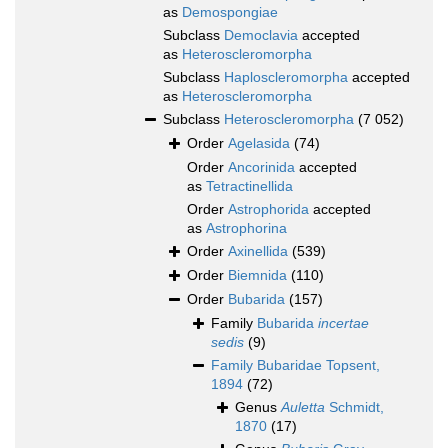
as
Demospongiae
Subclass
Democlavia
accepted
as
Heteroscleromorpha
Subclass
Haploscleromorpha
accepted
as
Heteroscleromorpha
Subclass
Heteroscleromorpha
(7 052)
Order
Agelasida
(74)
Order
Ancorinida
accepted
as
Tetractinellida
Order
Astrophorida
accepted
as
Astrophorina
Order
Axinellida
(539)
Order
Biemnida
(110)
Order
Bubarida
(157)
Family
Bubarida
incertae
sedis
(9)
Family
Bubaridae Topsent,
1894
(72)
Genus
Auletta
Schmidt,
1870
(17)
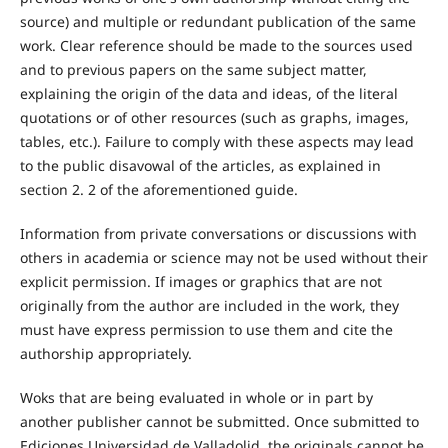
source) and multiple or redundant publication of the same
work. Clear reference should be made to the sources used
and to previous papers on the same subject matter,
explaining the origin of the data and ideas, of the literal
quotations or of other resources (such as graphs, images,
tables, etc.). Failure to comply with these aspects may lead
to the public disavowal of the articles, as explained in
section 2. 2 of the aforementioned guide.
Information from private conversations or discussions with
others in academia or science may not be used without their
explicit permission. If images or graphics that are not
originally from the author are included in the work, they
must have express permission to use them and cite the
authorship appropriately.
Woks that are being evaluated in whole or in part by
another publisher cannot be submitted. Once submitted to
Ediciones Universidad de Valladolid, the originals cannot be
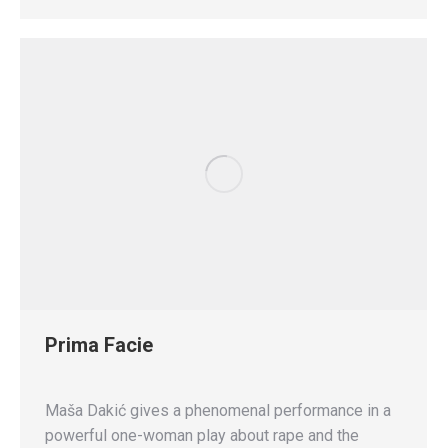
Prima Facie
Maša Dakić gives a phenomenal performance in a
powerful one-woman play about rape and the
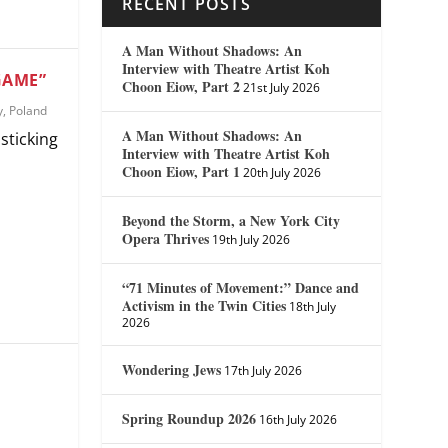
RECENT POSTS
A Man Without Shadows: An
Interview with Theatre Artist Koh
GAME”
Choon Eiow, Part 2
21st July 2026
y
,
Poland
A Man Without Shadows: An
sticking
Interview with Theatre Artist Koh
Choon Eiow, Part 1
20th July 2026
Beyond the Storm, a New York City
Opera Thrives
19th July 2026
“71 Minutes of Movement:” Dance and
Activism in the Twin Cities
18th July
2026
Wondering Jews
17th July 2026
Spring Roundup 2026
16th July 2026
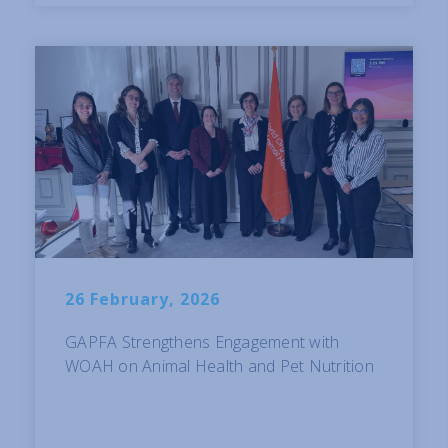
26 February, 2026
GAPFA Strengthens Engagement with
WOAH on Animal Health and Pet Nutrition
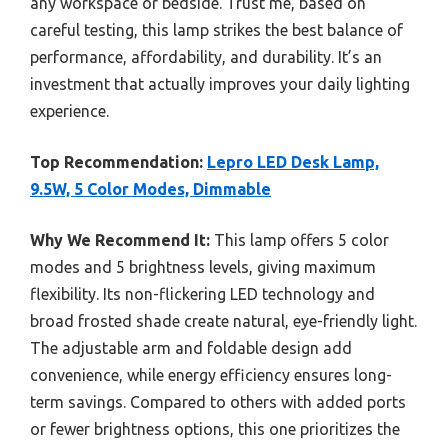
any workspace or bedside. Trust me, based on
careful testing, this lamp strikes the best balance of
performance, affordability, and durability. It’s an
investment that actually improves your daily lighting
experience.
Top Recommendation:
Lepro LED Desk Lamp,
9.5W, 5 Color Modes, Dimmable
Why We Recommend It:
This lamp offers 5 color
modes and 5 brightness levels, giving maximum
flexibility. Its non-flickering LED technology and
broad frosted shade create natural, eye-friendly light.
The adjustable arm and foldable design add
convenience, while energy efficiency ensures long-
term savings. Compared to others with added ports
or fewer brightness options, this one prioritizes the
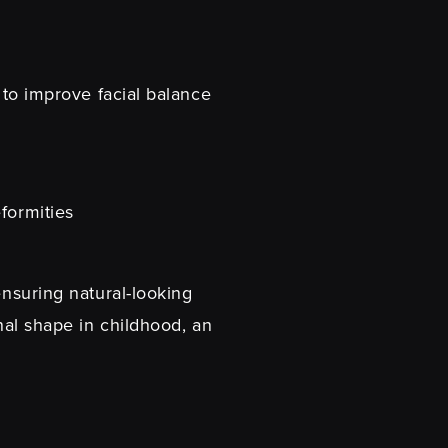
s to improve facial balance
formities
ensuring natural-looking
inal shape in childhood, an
========================================
Work request
Skip the pictures and print each record exactly as it stands.

Result of the task
as
Demospongiae
Subclass
Democlavia
accepted
as
Heteroscleromorpha
Subclass
Haploscleromorpha
accepted
as
Heteroscleromorpha
Subclass
Heteroscleromorpha
(7 052)
Order
Agelasida
(74)
Order
Ancorinida
accepted
as
Tetractinellida
Order
Astrophorida
accepted
as
Astrophorina
Order
Axinellida
(539)
Order
Biemnida
(110)
Order
Bubarida
(157)
Family
Bubarida
incertae
sedis
(9)
Family
Bubaridae Topsent,
1894
(72)
Genus
Auletta
Schmidt,
1870
(17)
source) and multiple or redundant publication of the same
work. Clear reference should be made to the sources used
and to previous papers on the same subject matter,
explaining the origin of the data and ideas, of the literal
quotations or of other resources (such as graphs, images,
tables, etc.). Failure to comply with these aspects may lead
to the public disavowal of the articles, as explained in
section 2. 2 of the aforementioned guide.
Information from private conversations or discussions with
others in academia or science may not be used without their
explicit permission. If images or graphics that are not
originally from the author are included in the work, they
must have express permission to use them and cite the
authorship appropriately.
Woks that are being evaluated in whole or in part by
another publisher cannot be submitted. Once submitted to
Ediciones Universidad de Valladolid, the originals cannot be
Prima Facie
Maša Dakić gives a phenomenal performance in a
powerful one-woman play about rape and the
RECENT POSTS
A Man Without Shadows: An
Interview with Theatre Artist Koh
GAME”
Choon Eiow, Part 2
21st July 2026
y
,
Poland
A Man Without Shadows: An
sticking
Interview with Theatre Artist Koh
Choon Eiow, Part 1
20th July 2026
Beyond the Storm, a New York City
Opera Thrives
19th July 2026
“71 Minutes of Movement:” Dance and
Activism in the Twin Cities
18th July
2026
Wondering Jews
17th July 2026
Spring Roundup 2026
16th July 2026
26 February, 2026
GAPFA Strengthens Engagement with
WOAH on Animal Health and Pet Nutrition
any workspace or bedside. Trust me, based on
careful testing, this lamp strikes the best balance of
performance, affordability, and durability. It’s an
investment that actually improves your daily lighting
experience.
Top Recommendation:
Lepro LED Desk Lamp,
9.5W, 5 Color Modes, Dimmable
Why We Recommend It:
This lamp offers 5 color
modes and 5 brightness levels, giving maximum
flexibility. Its non-flickering LED technology and
broad frosted shade create natural, eye-friendly light.
The adjustable arm and foldable design add
convenience, while energy efficiency ensures long-
term savings. Compared to others with added ports
or fewer brightness options, this one prioritizes the
s to improve facial balance
formities
ensuring natural-looking
inal shape in childhood, an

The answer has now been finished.